-- PAGE --
▼▼▼

On Thu, Jul 5, 2012 at 9:17 AM, Martin Paljak <[email protected]> wrote:
> On Tue, Jul 3, 2012 at 1:56 AM, Michael Nelson <[email protected]> wrote:
>> It also does not matter whether you are using pkcs11 APIs, and whether you 
>> are doing key wrap/unwrap, and whether the data is a key.  Any secret piece 
>> of data encrypted under an RSA cert can be potentially extracted, via any 
>> kind of crypto module, as long as the module will use the deprecated padding 
>> mechanism.
>
> That's a very broad claim. I guess nobody has questioned the fact that
> the authors of the paper optimized a long-known weakness to become
> useful, *if the conditions are right*.
> Like uncontrolled access to C_UnwrapKey or C_Decrypt (in terms of
> PKCS#11, as this is what the authors are using).

▲▲▲

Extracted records
▼▼▼

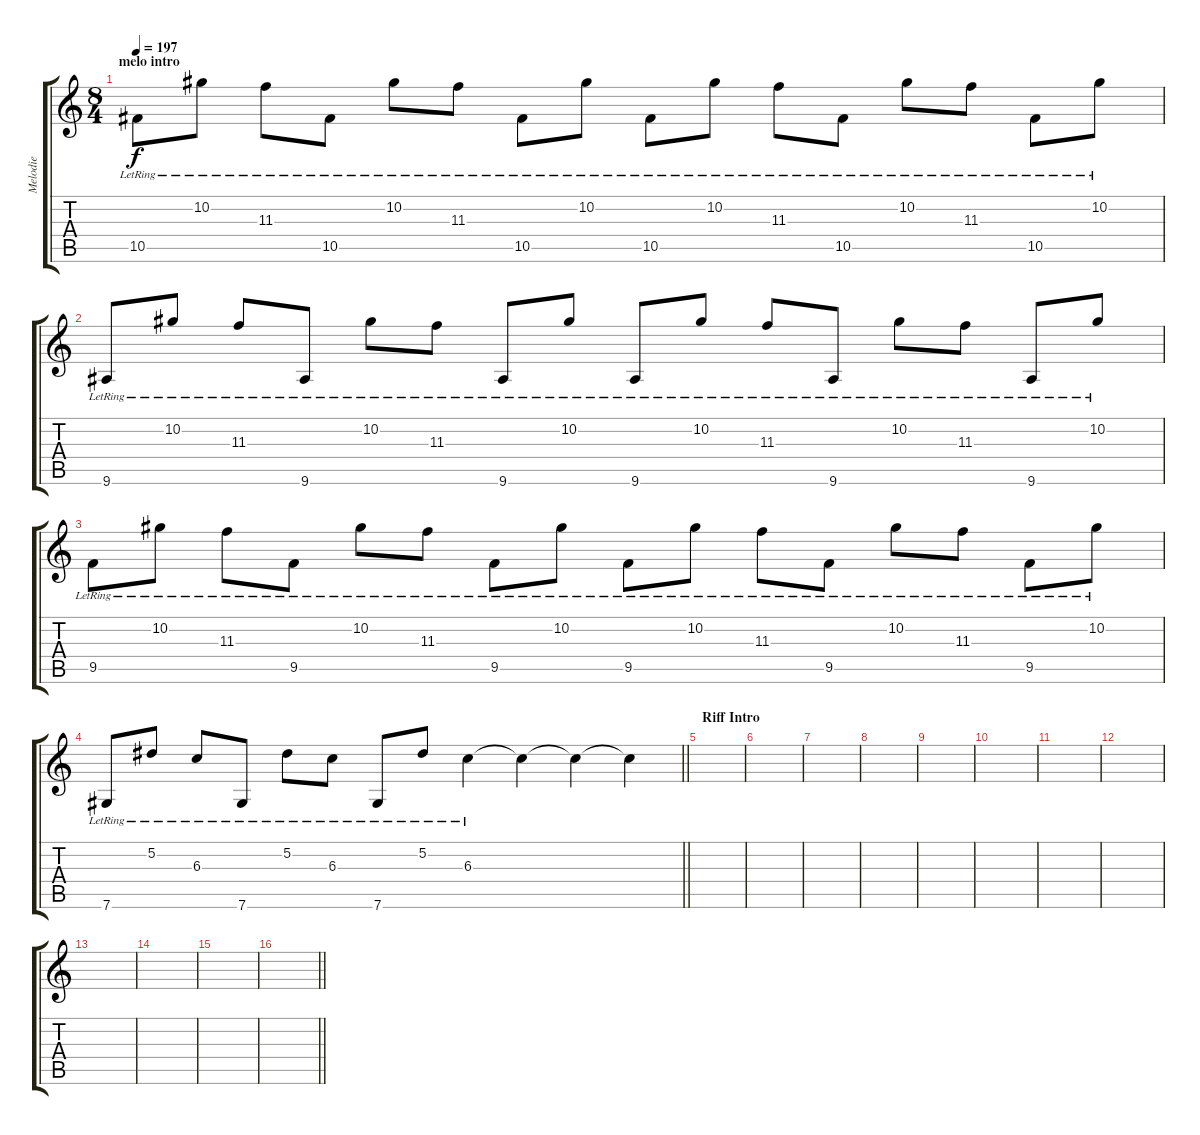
\track ("Melodie" "Melodie") {instrument acousticguitarsteel}
\staff {score tabs}
\tuning (Eb4 Bb3 Gb3 Db3 Ab2 Db2) {hide}
\ts (8 4)
\section ("" "melo intro")
\tempo 197
\clef g2
\ks c
10.5{lr}.8{dy f instrument acousticguitarsteel} 10.2{lr}.8 11.3{lr}.8 10.5{lr}.8 10.2{lr}.8 11.3{lr}.8 10.5{lr}.8 10.2{lr}.8 10.5{lr}.8 10.2{lr}.8 11.3{lr}.8 10.5{lr}.8 10.2{lr}.8 11.3{lr}.8 10.5{lr}.8 10.2{lr}.8 |
9.6{lr}.8 10.2{lr}.8 11.3{lr}.8 9.6{lr}.8 10.2{lr}.8 11.3{lr}.8 9.6{lr}.8 10.2{lr}.8 9.6{lr}.8 10.2{lr}.8 11.3{lr}.8 9.6{lr}.8 10.2{lr}.8 11.3{lr}.8 9.6{lr}.8 10.2{lr}.8 |
9.5{lr}.8 10.2{lr}.8 11.3{lr}.8 9.5{lr}.8 10.2{lr}.8 11.3{lr}.8 9.5{lr}.8 10.2{lr}.8 9.5{lr}.8 10.2{lr}.8 11.3{lr}.8 9.5{lr}.8 10.2{lr}.8 11.3{lr}.8 9.5{lr}.8 10.2{lr}.8 |
\barLineRight lightlight
7.6{lr}.8 5.2{lr}.8 6.3{lr}.8 7.6{lr}.8 5.2{lr}.8 6.3{lr}.8 7.6{lr}.8 5.2{lr}.8 6.3{lr}.4 6.3{t}.4 6.3{t}.4 6.3{t}.4 |
\section ("" "Riff Intro")
|
|
|
|
|
|
|
|
|
|
|
\barLineRight lightlight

▲▲▲

-- REQUIRED TASKS --
a) In the email, which two PKCS#11 functions are given as examples of uncontrolled access?
b) Edit the rows by changing every "lightlight" to "lightheavy" and leaving everything else as it is, then give the rows again without the pictures.

-- EXPECTED RESULTS --
a) C_UnwrapKey and C_Decrypt.

b)
\track ("Melodie" "Melodie") {instrument acousticguitarsteel}
\staff {score tabs}
\tuning (Eb4 Bb3 Gb3 Db3 Ab2 Db2) {hide}
\ts (8 4)
\section ("" "melo intro")
\tempo 197
\clef g2
\ks c
10.5{lr}.8{dy f instrument acousticguitarsteel} 10.2{lr}.8 11.3{lr}.8 10.5{lr}.8 10.2{lr}.8 11.3{lr}.8 10.5{lr}.8 10.2{lr}.8 10.5{lr}.8 10.2{lr}.8 11.3{lr}.8 10.5{lr}.8 10.2{lr}.8 11.3{lr}.8 10.5{lr}.8 10.2{lr}.8 |
9.6{lr}.8 10.2{lr}.8 11.3{lr}.8 9.6{lr}.8 10.2{lr}.8 11.3{lr}.8 9.6{lr}.8 10.2{lr}.8 9.6{lr}.8 10.2{lr}.8 11.3{lr}.8 9.6{lr}.8 10.2{lr}.8 11.3{lr}.8 9.6{lr}.8 10.2{lr}.8 |
9.5{lr}.8 10.2{lr}.8 11.3{lr}.8 9.5{lr}.8 10.2{lr}.8 11.3{lr}.8 9.5{lr}.8 10.2{lr}.8 9.5{lr}.8 10.2{lr}.8 11.3{lr}.8 9.5{lr}.8 10.2{lr}.8 11.3{lr}.8 9.5{lr}.8 10.2{lr}.8 |
\barLineRight lightheavy
7.6{lr}.8 5.2{lr}.8 6.3{lr}.8 7.6{lr}.8 5.2{lr}.8 6.3{lr}.8 7.6{lr}.8 5.2{lr}.8 6.3{lr}.4 6.3{t}.4 6.3{t}.4 6.3{t}.4 |
\section ("" "Riff Intro")
|
|
|
|
|
|
|
|
|
|
|
\barLineRight lightheavy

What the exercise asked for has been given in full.